Classification of expensive SQL: In a system where queries are stable and homogeneous with respect to time. Identification of the long-running or expensive queries can be achieve through data analytics, This will help to build an effective alarming system that can overcome performance issues that can arise due to long-running queries which consume more system and DB resources and can degrade system performance where all DB resources get exhaust to a point of an outage.
Here we talk about a classification model based on the learning correlations within metrics. We can also add/automate remediation steps to avoid resource crunch when an expensive query runs.
However, different approaches can be taken base on the problem we have, with heterogeneous queries or SQL workload management for a data center or in capacity planning where you need to know how many resources such queries consume, we may need to apply different ML techniques to the get the relevant results.

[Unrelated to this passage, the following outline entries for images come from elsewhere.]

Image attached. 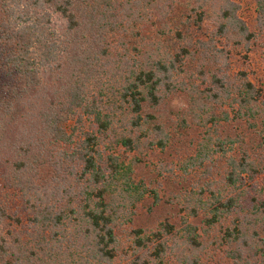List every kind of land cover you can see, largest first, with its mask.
<instances>
[{
    "label": "trees",
    "instance_id": "obj_1",
    "mask_svg": "<svg viewBox=\"0 0 264 264\" xmlns=\"http://www.w3.org/2000/svg\"><path fill=\"white\" fill-rule=\"evenodd\" d=\"M255 2L264 33V0ZM184 8L209 34L183 32ZM238 11L234 0H0V264H164L173 242L185 247L179 264H200L186 251L204 240L187 219L182 230H132L133 252L117 232L150 189L133 177L141 159L116 150L165 149V109L183 92L179 123L213 130L186 167L214 176L225 161L221 180L183 194V207L190 217L204 209L228 264H264L262 145L218 128L233 121L223 106L251 127L264 115L262 88L228 69L230 39L249 48L258 34ZM196 54L203 85L186 77Z\"/></svg>",
    "mask_w": 264,
    "mask_h": 264
},
{
    "label": "rangeland",
    "instance_id": "obj_2",
    "mask_svg": "<svg viewBox=\"0 0 264 264\" xmlns=\"http://www.w3.org/2000/svg\"><path fill=\"white\" fill-rule=\"evenodd\" d=\"M239 4L238 15L246 23L251 31L258 33L252 39L249 48L246 43H235L234 38L225 47L229 50L228 69L235 74L239 71H247L249 78L264 91V33L258 32L257 6L255 0H234ZM180 24L185 33L204 35L210 32L209 24H196L195 15L191 13V18H187L190 9H181ZM180 15V14H179ZM226 40L219 45L225 46ZM186 77L189 82L203 85L201 74L198 71L200 61L198 54L191 56L186 61ZM202 87V86H201ZM189 101L187 92L178 93L169 104V109H165L164 121L168 122L170 131V141L165 149L149 148L142 153H129L123 147H119L116 152L125 160L130 161L134 155L141 159V162L134 166L133 177L136 183H143L150 190L137 207L129 211V218H121L117 222L118 236L133 252L132 230L142 228L145 231L156 230L161 222H172L176 224L177 230H182L186 226L185 219L193 225H197L204 240L205 246L191 254L186 251L192 260L198 258L200 264H228L223 249L219 247L220 233L218 228L208 227L204 222L203 210L199 209V215L190 217V213L183 207V194H197L200 189H206L207 183L215 184L220 181L225 170V161H219V171L213 175H207L203 168L186 167L187 159L194 156L197 146L206 134H213V130L208 131L207 127H201L193 118H187V124H180L179 117L186 115L189 111ZM224 111H230L233 121H222L219 131L222 135H231L233 138H240L243 145L250 149L251 146L262 145L260 151L264 152V115H262L257 126H249L244 121L236 120L239 116L232 107L223 106L220 108V116ZM238 149L235 153L238 154ZM158 194V202H155V195ZM208 194V193H207ZM205 194L204 196H207ZM174 250L168 252L164 257V264H179L181 252L185 248L173 242ZM127 256L118 258L115 264H127Z\"/></svg>",
    "mask_w": 264,
    "mask_h": 264
}]
</instances>
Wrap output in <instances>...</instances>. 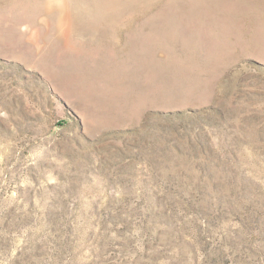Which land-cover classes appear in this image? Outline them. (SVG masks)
<instances>
[{"label": "rangeland", "instance_id": "obj_1", "mask_svg": "<svg viewBox=\"0 0 264 264\" xmlns=\"http://www.w3.org/2000/svg\"><path fill=\"white\" fill-rule=\"evenodd\" d=\"M0 264H264V0H0Z\"/></svg>", "mask_w": 264, "mask_h": 264}]
</instances>
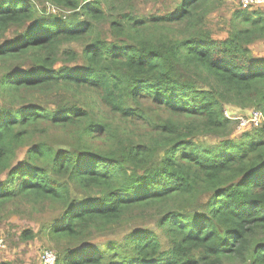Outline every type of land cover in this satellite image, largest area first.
I'll use <instances>...</instances> for the list:
<instances>
[{
  "label": "trees",
  "instance_id": "trees-1",
  "mask_svg": "<svg viewBox=\"0 0 264 264\" xmlns=\"http://www.w3.org/2000/svg\"><path fill=\"white\" fill-rule=\"evenodd\" d=\"M220 2L0 0V222L55 211L19 234L55 264H264V8Z\"/></svg>",
  "mask_w": 264,
  "mask_h": 264
},
{
  "label": "rangeland",
  "instance_id": "rangeland-1",
  "mask_svg": "<svg viewBox=\"0 0 264 264\" xmlns=\"http://www.w3.org/2000/svg\"><path fill=\"white\" fill-rule=\"evenodd\" d=\"M239 0H221L220 4L209 13L206 19V27L216 34L227 27L228 19L231 12L238 7ZM264 8V0L259 3ZM54 12L57 13L55 9ZM16 32L11 30L8 37H12ZM256 52L264 53V44H257ZM3 72V67L0 65V74ZM4 104V100L0 99V105ZM229 117H237L246 114L247 110L240 111V109L227 106L225 107ZM235 120V119H234ZM235 122V121H234ZM235 126V123H234ZM241 130H237L235 134H241ZM72 192L77 200H82L84 194L81 191L72 189ZM56 217L55 211H47L44 213H33L28 209H23L19 214L12 215L8 219L0 222V238L2 239L3 247L0 248V262L7 261L11 264H38L40 260V252L43 249H51L52 246L48 243L46 238H37L31 242H23L19 238L20 232L25 228H31L38 231L42 224H46ZM142 222V221H138ZM152 222L149 219L142 223L136 224L135 228H142L151 226ZM130 230L128 227L119 229V233H125ZM120 234H115L113 237H118ZM102 241V239L100 240ZM47 247V248H46Z\"/></svg>",
  "mask_w": 264,
  "mask_h": 264
},
{
  "label": "built area",
  "instance_id": "built-area-1",
  "mask_svg": "<svg viewBox=\"0 0 264 264\" xmlns=\"http://www.w3.org/2000/svg\"><path fill=\"white\" fill-rule=\"evenodd\" d=\"M88 1V0H86ZM242 5L249 4H259L261 0H239ZM227 113L230 111L224 110V116L235 119V130H242L247 126L257 127L261 125L263 121V115L259 110H251L246 112V114L237 116V117H229ZM3 247L2 240H0V248ZM56 262V254L51 249H43L40 254V264H55Z\"/></svg>",
  "mask_w": 264,
  "mask_h": 264
}]
</instances>
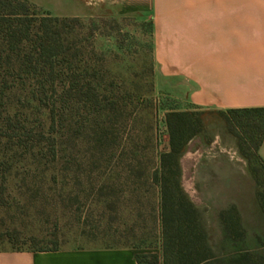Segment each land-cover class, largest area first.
<instances>
[{
    "label": "trees",
    "instance_id": "trees-1",
    "mask_svg": "<svg viewBox=\"0 0 264 264\" xmlns=\"http://www.w3.org/2000/svg\"><path fill=\"white\" fill-rule=\"evenodd\" d=\"M93 36L91 25L78 16L41 11L29 0H0V243L9 246L6 250L61 249L56 237L37 241L6 225L3 214L24 192L16 190L14 182L22 180L20 189L35 194L46 186L65 191L71 183L60 185L59 172L68 179L70 173L80 178L90 171L88 152L82 156L75 152L76 142H90L92 134L102 147L113 133V117L127 106L122 104L126 95L115 93L114 82L103 70ZM206 115L205 111L166 114L168 147L151 173L160 194L162 254L138 250L139 264H264L263 244L245 246L247 231L235 205L219 213L224 238L234 251L217 255L201 212L183 186L181 158L189 141L206 129ZM219 115L248 162L264 214L257 165L264 169L260 155L264 107L230 109ZM79 180L76 185H83Z\"/></svg>",
    "mask_w": 264,
    "mask_h": 264
},
{
    "label": "rangeland",
    "instance_id": "rangeland-1",
    "mask_svg": "<svg viewBox=\"0 0 264 264\" xmlns=\"http://www.w3.org/2000/svg\"><path fill=\"white\" fill-rule=\"evenodd\" d=\"M29 1L41 11L78 16L91 25L92 44L102 56L103 70L108 80L114 82L115 93L126 95L127 101L122 104L127 106L113 117V133L102 147L92 134L90 142H76L75 152L81 156L88 152L85 161L90 171L79 174L80 178L70 173L68 179L65 172H59L60 185L71 183L65 191H52L46 186L35 194L26 187L20 189L22 180L14 182V188L24 192L14 197L13 208L3 214L6 225L15 226L25 237L35 236L37 241L56 237L61 249L130 246L161 255L160 194L151 181V173L159 164L160 153L168 147L166 114L176 107L153 73L150 22L120 15L102 4H89L88 0ZM68 12L73 15L62 14ZM208 117L214 122L207 127L205 140L212 143L218 138L223 146L234 141L239 158L246 160L236 137L215 122L219 115ZM241 136L246 137L243 133ZM223 157L230 158L226 152ZM242 159L234 161L236 170L242 166ZM257 165L264 187V169ZM190 172L193 174V170ZM78 180L83 185H76ZM185 188L190 195L197 196L187 180ZM236 196L247 231L245 246L260 248L264 245V214L257 198L256 182H246ZM209 205L212 207L205 210L210 244L217 255L229 254L234 247L224 238L219 218L224 209ZM2 249L9 246L0 243Z\"/></svg>",
    "mask_w": 264,
    "mask_h": 264
},
{
    "label": "crops",
    "instance_id": "crops-1",
    "mask_svg": "<svg viewBox=\"0 0 264 264\" xmlns=\"http://www.w3.org/2000/svg\"><path fill=\"white\" fill-rule=\"evenodd\" d=\"M88 3L150 22L153 73L176 107L168 111L219 115L230 109L264 107V0ZM207 116L206 129L214 122ZM216 121L223 125L220 115ZM206 129L189 141L181 158L183 186L187 180L194 187L196 197L185 190L205 225V208L212 207L209 203L217 210L237 206L236 193L246 182L254 181L246 160L241 158L242 166L237 170L233 167L234 161L241 160L234 141L223 146L216 138L209 143ZM224 152L229 159L223 157ZM260 155L264 160V141ZM137 252L130 246L0 250V264H139Z\"/></svg>",
    "mask_w": 264,
    "mask_h": 264
}]
</instances>
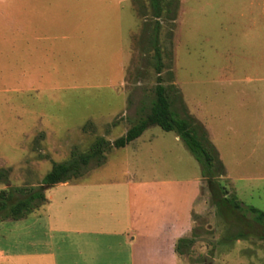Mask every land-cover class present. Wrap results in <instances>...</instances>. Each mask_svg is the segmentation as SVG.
<instances>
[{
  "label": "rangeland",
  "instance_id": "obj_1",
  "mask_svg": "<svg viewBox=\"0 0 264 264\" xmlns=\"http://www.w3.org/2000/svg\"><path fill=\"white\" fill-rule=\"evenodd\" d=\"M176 7L177 20H161L164 84L176 86V111L186 109L207 130L237 200L264 211V135L225 129L228 107L238 114L237 97L252 91L243 86L264 84V0H176ZM153 23L149 0H0V190L38 187L55 163L86 153L97 139L113 143L150 112L157 74L145 28ZM176 137L151 127L108 152L101 166L92 162L80 182L51 188L28 217L0 220V264H31L50 241L54 251L62 227L85 207V187L112 186L123 208L116 194L126 181L154 194L169 182L182 217L201 194L191 212L199 236L180 264H264L256 236L218 245L227 224L204 185L201 192V165ZM152 207L163 214L159 201Z\"/></svg>",
  "mask_w": 264,
  "mask_h": 264
},
{
  "label": "crops",
  "instance_id": "obj_2",
  "mask_svg": "<svg viewBox=\"0 0 264 264\" xmlns=\"http://www.w3.org/2000/svg\"><path fill=\"white\" fill-rule=\"evenodd\" d=\"M179 20L182 25V19ZM263 85L258 82L254 83L253 87L243 86L252 91L242 92L241 96L237 97V104L240 106L238 114L232 112V107H228V123L225 125L228 136L247 129H253L257 136L262 133L264 135V91H261L264 90ZM250 101L254 102V113L247 117L244 112L249 110ZM234 120H237L236 124ZM176 141L181 142L179 137H176ZM219 157L221 159L220 153ZM222 163L226 170L224 184L229 195H235L237 198L233 193V179L223 161ZM64 184L68 186L70 182ZM160 184L163 186L157 189L156 194L149 187L135 188L140 184L132 181L118 185L117 190L120 192L117 191L116 195L120 194L118 196L123 207L120 209V202L112 199L111 191L115 189L112 186L85 187V207L78 209L77 219L74 217L73 223L62 227V238L59 246H56V254L55 250L53 251V242L50 241V251V242H46L45 253L40 258H37L36 254L31 259V264H180V257L175 249L176 243L192 232L194 221L191 212L193 214L201 194H195L194 201L188 208V216L182 217L180 211H175L176 194L167 186L170 183ZM143 185L149 186V183ZM90 194L93 200L90 199ZM158 201L162 204L163 213L159 217L158 210L156 213L155 207H152V204ZM73 215L74 212L68 214L67 222H70Z\"/></svg>",
  "mask_w": 264,
  "mask_h": 264
},
{
  "label": "trees",
  "instance_id": "obj_3",
  "mask_svg": "<svg viewBox=\"0 0 264 264\" xmlns=\"http://www.w3.org/2000/svg\"><path fill=\"white\" fill-rule=\"evenodd\" d=\"M149 3L154 23L152 28L150 24H147L145 30L150 28L151 36L148 43L155 52L154 62L157 74L155 99L150 112L133 125L126 135L113 143L102 138L97 139L86 153L73 155L72 159L65 163H55L38 187H12L0 190L1 221L7 219L20 221L28 217L47 202L46 194L51 188L80 179L92 162L95 161L98 166H101L107 159V153L112 149H125L142 137L149 128L156 126L165 132L175 133L201 165L203 177L201 192L204 185L217 215L227 224L218 245H233L236 241L245 240L251 235L264 240V211L255 207L246 208L235 196H233L235 200L228 197L229 192L221 181L226 175V170L217 149L208 137L207 130L186 109L183 114L176 111L170 95L171 90H177L176 86L168 88L164 84L162 74L165 65L160 41L161 20L165 17L171 20L176 19L175 13L178 9L176 0H149ZM4 177V173H0V180ZM190 235L192 237H182L176 243V252L182 259L190 256L194 238L199 236L195 228ZM213 253L214 250H211V255ZM203 262H205L204 258L197 263L203 264Z\"/></svg>",
  "mask_w": 264,
  "mask_h": 264
},
{
  "label": "water",
  "instance_id": "obj_4",
  "mask_svg": "<svg viewBox=\"0 0 264 264\" xmlns=\"http://www.w3.org/2000/svg\"><path fill=\"white\" fill-rule=\"evenodd\" d=\"M206 261L207 262H213L214 260L212 258H210V257H206Z\"/></svg>",
  "mask_w": 264,
  "mask_h": 264
}]
</instances>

Following are the main steps for training our classification machine learning model
- Identify data requirements
- Performs data collection and cleaning of raw datasets to build historical data and continuous data pipeline for inference.
- Use some vectorization techniques to extract features from SQL statements.
- Trains the models with classification algorithms.
Important features get select from DB and System-level details ( CPU, Memory, etc) , Query statement, Query cost, and its runtimes.
This data can be store on the recent cloud-base warehousing solutions like Snowflake or any data store (i.e. Mongo DB).
After Normalization, standardization, and visualization of the metrics data, we can carefully discard the metrics that do not show any relevance for query types we want to classify. One-hot encoding is use for categorical data which is in the form of text. And for Query statement, rather than using traditional SQL parsers or any other means to get the weights of a SQL statement, recent advancements happen in the field text vectorization techniques, can be utilize to generate query embeddings that convert text-based data to fixed-length vectors. These vectors can now be added to the feature set and use to train the model.
To keep our approach simple we did not use tables metadata like indexes, bad indexes, tablespace size, etc
Based on the experience, we opted for tree-based machine learning algorithms, XGBoost provides a parallel tree boosting that solves many data science problems in a fast and accurate way. It also allows for easy interpretation of the feature importance graphs.
Modeling & Performance
However,After preparing the feature set, extracted from the system and DB metrics, we use it to train the classifier, after taking care of imbalanced classes from the training set. Cross-validation is use to find the optimal hyperparameters. then, we test the trained classifier on the testing set. The model achieves 98% accuracy and almost the same precision and recall for resource-consuming long-running queries.